**What the task requires**
Reproduce the lines starting at the one that contains "locality: Puerto Refugio" and ending at the one that contains "scientific name: Saussurea apus", substituting "site" for every occurrence of "locality" and leaving everything else unchanged.

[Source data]
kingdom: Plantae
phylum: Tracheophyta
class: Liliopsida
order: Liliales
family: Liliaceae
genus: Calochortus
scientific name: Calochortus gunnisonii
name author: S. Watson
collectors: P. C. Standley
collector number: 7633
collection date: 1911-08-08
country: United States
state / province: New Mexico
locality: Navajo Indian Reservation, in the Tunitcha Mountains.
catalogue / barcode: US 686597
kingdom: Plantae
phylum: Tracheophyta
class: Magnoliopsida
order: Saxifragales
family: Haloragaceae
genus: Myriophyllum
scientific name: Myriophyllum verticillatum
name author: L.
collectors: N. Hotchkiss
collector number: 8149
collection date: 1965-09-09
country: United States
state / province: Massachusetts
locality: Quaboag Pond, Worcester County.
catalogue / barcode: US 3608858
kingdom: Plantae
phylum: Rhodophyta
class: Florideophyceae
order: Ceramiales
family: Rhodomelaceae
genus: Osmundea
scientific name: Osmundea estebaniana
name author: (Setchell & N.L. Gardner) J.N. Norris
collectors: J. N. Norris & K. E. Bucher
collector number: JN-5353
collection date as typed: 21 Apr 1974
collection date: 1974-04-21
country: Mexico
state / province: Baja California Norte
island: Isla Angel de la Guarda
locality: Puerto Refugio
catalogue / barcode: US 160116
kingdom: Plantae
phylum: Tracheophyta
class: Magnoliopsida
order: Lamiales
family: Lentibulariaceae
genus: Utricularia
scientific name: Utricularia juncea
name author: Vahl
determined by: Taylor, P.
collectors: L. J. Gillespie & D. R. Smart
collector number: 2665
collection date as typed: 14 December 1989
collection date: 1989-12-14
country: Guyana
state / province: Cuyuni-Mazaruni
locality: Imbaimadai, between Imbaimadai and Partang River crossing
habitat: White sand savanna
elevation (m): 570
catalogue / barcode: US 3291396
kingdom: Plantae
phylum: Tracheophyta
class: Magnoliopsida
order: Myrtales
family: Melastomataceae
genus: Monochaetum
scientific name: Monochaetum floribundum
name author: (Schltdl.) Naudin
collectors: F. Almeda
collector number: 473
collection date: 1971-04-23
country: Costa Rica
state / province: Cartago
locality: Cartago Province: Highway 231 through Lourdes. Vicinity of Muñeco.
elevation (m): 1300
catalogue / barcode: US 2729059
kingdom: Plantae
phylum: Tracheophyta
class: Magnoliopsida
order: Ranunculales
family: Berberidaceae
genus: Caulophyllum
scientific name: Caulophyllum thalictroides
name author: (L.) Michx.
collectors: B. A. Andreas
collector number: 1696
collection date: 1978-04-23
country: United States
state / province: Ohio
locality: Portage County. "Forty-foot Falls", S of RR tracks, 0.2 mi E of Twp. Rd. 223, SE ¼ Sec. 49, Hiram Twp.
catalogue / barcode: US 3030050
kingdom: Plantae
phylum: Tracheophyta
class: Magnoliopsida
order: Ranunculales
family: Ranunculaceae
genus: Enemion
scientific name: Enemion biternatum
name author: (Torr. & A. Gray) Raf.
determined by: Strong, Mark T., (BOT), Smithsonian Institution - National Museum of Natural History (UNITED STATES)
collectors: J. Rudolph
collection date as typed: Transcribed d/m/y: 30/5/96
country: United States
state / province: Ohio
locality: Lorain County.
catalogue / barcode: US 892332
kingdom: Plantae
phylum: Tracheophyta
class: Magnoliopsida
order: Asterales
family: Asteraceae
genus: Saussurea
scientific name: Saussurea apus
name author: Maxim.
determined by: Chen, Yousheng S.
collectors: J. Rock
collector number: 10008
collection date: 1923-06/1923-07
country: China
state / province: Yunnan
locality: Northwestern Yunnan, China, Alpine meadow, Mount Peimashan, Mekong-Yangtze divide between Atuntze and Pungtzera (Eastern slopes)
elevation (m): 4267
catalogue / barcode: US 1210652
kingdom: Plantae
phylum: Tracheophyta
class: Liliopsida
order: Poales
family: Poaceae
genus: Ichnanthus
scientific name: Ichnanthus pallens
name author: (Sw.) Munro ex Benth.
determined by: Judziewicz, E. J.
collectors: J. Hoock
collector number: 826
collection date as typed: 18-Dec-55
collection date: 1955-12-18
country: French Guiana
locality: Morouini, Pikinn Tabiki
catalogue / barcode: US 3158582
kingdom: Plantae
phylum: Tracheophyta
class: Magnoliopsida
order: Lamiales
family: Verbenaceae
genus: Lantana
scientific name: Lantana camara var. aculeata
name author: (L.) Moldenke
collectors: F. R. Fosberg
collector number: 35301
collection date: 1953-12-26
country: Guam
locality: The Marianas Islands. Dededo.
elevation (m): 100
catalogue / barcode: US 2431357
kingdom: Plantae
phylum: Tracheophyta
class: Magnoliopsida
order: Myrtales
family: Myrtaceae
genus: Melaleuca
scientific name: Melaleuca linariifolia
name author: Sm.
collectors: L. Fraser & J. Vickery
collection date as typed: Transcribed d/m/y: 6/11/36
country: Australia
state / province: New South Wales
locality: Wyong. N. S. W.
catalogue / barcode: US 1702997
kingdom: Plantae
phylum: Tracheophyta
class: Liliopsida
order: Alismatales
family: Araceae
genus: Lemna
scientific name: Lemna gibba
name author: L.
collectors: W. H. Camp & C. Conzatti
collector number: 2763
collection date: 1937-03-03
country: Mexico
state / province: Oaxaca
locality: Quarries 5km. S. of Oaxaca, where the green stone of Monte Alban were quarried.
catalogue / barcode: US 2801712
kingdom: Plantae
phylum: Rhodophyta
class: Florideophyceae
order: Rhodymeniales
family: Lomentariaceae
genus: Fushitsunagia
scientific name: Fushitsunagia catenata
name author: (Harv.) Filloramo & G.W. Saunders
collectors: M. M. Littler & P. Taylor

**Expected answer**
site: Puerto Refugio
catalogue / barcode: US 160116
kingdom: Plantae
phylum: Tracheophyta
class: Magnoliopsida
order: Lamiales
family: Lentibulariaceae
genus: Utricularia
scientific name: Utricularia juncea
name author: Vahl
determined by: Taylor, P.
collectors: L. J. Gillespie & D. R. Smart
collector number: 2665
collection date as typed: 14 December 1989
collection date: 1989-12-14
country: Guyana
state / province: Cuyuni-Mazaruni
site: Imbaimadai, between Imbaimadai and Partang River crossing
habitat: White sand savanna
elevation (m): 570
catalogue / barcode: US 3291396
kingdom: Plantae
phylum: Tracheophyta
class: Magnoliopsida
order: Myrtales
family: Melastomataceae
genus: Monochaetum
scientific name: Monochaetum floribundum
name author: (Schltdl.) Naudin
collectors: F. Almeda
collector number: 473
collection date: 1971-04-23
country: Costa Rica
state / province: Cartago
site: Cartago Province: Highway 231 through Lourdes. Vicinity of Muñeco.
elevation (m): 1300
catalogue / barcode: US 2729059
kingdom: Plantae
phylum: Tracheophyta
class: Magnoliopsida
order: Ranunculales
family: Berberidaceae
genus: Caulophyllum
scientific name: Caulophyllum thalictroides
name author: (L.) Michx.
collectors: B. A. Andreas
collector number: 1696
collection date: 1978-04-23
country: United States
state / province: Ohio
site: Portage County. "Forty-foot Falls", S of RR tracks, 0.2 mi E of Twp. Rd. 223, SE ¼ Sec. 49, Hiram Twp.
catalogue / barcode: US 3030050
kingdom: Plantae
phylum: Tracheophyta
class: Magnoliopsida
order: Ranunculales
family: Ranunculaceae
genus: Enemion
scientific name: Enemion biternatum
name author: (Torr. & A. Gray) Raf.
determined by: Strong, Mark T., (BOT), Smithsonian Institution - National Museum of Natural History (UNITED STATES)
collectors: J. Rudolph
collection date as typed: Transcribed d/m/y: 30/5/96
country: United States
state / province: Ohio
site: Lorain County.
catalogue / barcode: US 892332
kingdom: Plantae
phylum: Tracheophyta
class: Magnoliopsida
order: Asterales
family: Asteraceae
genus: Saussurea
scientific name: Saussurea apus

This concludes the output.